= Available data =
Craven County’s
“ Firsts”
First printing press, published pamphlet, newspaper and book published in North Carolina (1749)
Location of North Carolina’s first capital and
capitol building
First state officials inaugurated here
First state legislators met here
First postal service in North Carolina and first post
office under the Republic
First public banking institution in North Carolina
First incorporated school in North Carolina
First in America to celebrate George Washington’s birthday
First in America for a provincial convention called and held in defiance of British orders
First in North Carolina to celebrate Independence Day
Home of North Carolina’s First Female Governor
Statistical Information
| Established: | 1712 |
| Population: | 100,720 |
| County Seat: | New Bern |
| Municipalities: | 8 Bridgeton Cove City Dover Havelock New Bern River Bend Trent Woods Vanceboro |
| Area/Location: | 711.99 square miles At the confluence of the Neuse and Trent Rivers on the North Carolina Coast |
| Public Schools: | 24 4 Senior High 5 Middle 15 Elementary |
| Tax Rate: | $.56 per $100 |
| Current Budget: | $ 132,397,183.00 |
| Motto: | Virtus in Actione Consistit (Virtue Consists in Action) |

= Exercise description =
Please restate the records in full, word for word.

= Problem solution =
Craven County’s
“ Firsts”
First printing press, published pamphlet, newspaper and book published in North Carolina (1749)
Location of North Carolina’s first capital and
capitol building
First state officials inaugurated here
First state legislators met here
First postal service in North Carolina and first post
office under the Republic
First public banking institution in North Carolina
First incorporated school in North Carolina
First in America to celebrate George Washington’s birthday
First in America for a provincial convention called and held in defiance of British orders
First in North Carolina to celebrate Independence Day
Home of North Carolina’s First Female Governor
Statistical Information
| Established: | 1712 |
| Population: | 100,720 |
| County Seat: | New Bern |
| Municipalities: | 8 Bridgeton Cove City Dover Havelock New Bern River Bend Trent Woods Vanceboro |
| Area/Location: | 711.99 square miles At the confluence of the Neuse and Trent Rivers on the North Carolina Coast |
| Public Schools: | 24 4 Senior High 5 Middle 15 Elementary |
| Tax Rate: | $.56 per $100 |
| Current Budget: | $ 132,397,183.00 |
| Motto: | Virtus in Actione Consistit (Virtue Consists in Action) |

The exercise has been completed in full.